H.B. 364 authorizes the Department to exercise greater oversight over counties’ taxation of real and personal property.19 Under current Georgia law, the Department reviews and approves property tax digests prepared by county boards of tax assessors, but does so with limited oversight authority. H.B. 364 now requires the Department to strike from the tax digest—on an individual, per-property basis—any property where the Department finds that the property should not be subject to property tax under Georgia law.20 The Department’s examination may be initiated following a taxpayer’s complaint or on its own initiative.21
If the Department strikes a property from the digest and the county attempts to tax it again within five years, the county loses its qualified local government status (an important requirement for state funding) for three years.22 The county’s governing authority can regain its qualified local government status earlier by removing every member of the county’s board of tax assessors and reappointing new members.

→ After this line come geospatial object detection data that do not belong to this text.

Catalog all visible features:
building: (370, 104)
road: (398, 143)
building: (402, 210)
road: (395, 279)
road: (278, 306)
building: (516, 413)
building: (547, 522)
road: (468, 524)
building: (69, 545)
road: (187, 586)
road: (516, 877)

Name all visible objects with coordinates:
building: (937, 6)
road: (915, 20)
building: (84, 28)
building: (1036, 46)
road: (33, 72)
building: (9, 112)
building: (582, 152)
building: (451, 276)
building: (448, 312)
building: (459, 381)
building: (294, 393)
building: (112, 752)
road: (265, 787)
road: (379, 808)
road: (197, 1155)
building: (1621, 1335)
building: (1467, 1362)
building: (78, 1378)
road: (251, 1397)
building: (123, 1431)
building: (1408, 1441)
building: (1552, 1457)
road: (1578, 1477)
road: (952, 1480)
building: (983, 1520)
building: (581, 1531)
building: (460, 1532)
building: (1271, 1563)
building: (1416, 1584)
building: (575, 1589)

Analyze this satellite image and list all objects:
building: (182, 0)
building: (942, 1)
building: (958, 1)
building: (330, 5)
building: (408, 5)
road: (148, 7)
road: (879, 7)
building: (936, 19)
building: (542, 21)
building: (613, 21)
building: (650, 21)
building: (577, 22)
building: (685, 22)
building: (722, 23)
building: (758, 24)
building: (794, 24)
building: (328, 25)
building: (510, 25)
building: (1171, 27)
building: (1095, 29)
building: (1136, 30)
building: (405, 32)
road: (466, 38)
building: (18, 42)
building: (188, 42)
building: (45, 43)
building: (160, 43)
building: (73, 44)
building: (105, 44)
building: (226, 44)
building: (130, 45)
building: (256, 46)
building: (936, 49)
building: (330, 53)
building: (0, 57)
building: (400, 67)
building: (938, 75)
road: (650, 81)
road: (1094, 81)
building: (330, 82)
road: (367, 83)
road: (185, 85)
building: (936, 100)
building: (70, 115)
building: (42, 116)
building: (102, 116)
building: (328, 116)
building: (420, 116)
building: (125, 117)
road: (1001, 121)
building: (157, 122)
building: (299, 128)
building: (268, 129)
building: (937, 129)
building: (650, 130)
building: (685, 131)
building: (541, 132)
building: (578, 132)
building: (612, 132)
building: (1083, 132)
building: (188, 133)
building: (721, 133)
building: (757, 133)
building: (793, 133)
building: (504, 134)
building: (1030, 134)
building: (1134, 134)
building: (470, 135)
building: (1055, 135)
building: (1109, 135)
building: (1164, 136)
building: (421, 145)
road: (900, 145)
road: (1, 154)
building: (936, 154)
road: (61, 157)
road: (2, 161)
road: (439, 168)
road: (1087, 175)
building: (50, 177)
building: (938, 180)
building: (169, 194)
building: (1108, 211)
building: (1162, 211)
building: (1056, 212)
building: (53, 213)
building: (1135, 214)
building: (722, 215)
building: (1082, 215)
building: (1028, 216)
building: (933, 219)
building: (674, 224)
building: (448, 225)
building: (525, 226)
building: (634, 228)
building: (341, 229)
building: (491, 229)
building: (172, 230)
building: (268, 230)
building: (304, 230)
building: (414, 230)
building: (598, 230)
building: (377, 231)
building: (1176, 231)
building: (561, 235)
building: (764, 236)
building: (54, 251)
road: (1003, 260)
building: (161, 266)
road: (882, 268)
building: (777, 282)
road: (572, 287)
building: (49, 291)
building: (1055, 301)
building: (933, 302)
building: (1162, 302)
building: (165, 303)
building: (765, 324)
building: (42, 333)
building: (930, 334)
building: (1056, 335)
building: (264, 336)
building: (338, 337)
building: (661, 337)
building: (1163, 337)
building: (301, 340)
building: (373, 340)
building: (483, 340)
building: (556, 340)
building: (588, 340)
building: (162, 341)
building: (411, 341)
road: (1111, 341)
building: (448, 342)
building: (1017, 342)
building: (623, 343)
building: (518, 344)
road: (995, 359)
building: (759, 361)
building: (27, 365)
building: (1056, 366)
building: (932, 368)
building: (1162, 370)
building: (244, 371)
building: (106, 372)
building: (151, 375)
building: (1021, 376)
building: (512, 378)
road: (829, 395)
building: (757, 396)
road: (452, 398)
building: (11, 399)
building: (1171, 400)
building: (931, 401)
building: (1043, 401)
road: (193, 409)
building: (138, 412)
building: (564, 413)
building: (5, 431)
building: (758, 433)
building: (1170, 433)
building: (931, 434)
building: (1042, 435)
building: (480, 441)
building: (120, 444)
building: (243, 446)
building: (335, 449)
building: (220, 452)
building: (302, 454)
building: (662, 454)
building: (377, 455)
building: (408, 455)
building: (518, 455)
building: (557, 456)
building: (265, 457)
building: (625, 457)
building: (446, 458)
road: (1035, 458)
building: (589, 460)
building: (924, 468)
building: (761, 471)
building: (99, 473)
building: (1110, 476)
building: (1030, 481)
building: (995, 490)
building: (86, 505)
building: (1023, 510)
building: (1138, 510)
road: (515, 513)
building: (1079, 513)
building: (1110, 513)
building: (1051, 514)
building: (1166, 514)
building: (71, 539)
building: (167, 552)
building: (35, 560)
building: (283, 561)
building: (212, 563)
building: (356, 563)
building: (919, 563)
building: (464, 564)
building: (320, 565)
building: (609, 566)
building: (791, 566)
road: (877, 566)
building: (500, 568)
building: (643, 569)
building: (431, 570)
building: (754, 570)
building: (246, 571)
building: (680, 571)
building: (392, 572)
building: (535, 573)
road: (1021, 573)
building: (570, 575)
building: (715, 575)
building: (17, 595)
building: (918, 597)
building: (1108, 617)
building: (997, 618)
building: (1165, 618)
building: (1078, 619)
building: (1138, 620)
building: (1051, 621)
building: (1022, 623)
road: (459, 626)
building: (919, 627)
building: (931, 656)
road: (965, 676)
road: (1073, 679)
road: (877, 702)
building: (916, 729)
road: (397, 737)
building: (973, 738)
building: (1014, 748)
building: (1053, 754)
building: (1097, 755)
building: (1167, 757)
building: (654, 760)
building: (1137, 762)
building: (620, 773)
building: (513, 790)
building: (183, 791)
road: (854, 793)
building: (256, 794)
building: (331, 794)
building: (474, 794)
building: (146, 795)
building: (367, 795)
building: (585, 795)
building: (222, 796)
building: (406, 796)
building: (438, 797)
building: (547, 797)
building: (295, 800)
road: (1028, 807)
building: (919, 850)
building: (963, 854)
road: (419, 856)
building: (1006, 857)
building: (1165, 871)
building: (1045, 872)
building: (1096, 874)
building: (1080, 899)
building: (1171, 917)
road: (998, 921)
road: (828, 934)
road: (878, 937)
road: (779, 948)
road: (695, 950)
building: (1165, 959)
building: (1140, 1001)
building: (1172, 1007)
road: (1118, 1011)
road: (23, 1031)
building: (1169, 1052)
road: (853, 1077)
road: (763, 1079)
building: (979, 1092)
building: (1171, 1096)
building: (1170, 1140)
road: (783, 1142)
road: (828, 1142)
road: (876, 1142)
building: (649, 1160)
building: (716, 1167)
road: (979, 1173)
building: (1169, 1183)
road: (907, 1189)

Taxpayers whose property has been found nontaxable by the Department can file a petition with the Georgia Tax Tribunal seeking a refund of any property taxes imposed by the county during the preceding five years, plus interest and attorneys’ fees.23
The bill is effective July 1, 2016.24
H.B. 935 amends Georgia’s “Level One” freeport exemption to enable localities to adopt a personal property tax exemption for inventory held in an e-commerce fulfillment center.25 The bill authorizes local governments to exempt the “stock in trade” of a “fulfillment center,” defined as a business location “used to pack, ship, store or otherwise process” goods sold through the Internet or other remote means.26 The exemption is applicable for goods stored less than one year at the fulfillment center.27 The local governing authority of a county may adopt the exemption through a referendum.28 The bill became effective upon the Governor’s signature on May 3, 2016.
Sutherland Observation: Many counties in Georgia that adopt the “Level One” freeport exemption already interpret existing law to exempt the inventory of ecommerce fulfillment centers. At least one Georgia county, however, has recently taken the position that the freeport exemption does not apply to this type of inventory. H.B. 935 provides counties with an opportunity to make clear that inventory held at an e-commerce fulfillment center is entitled to the freeport exemption.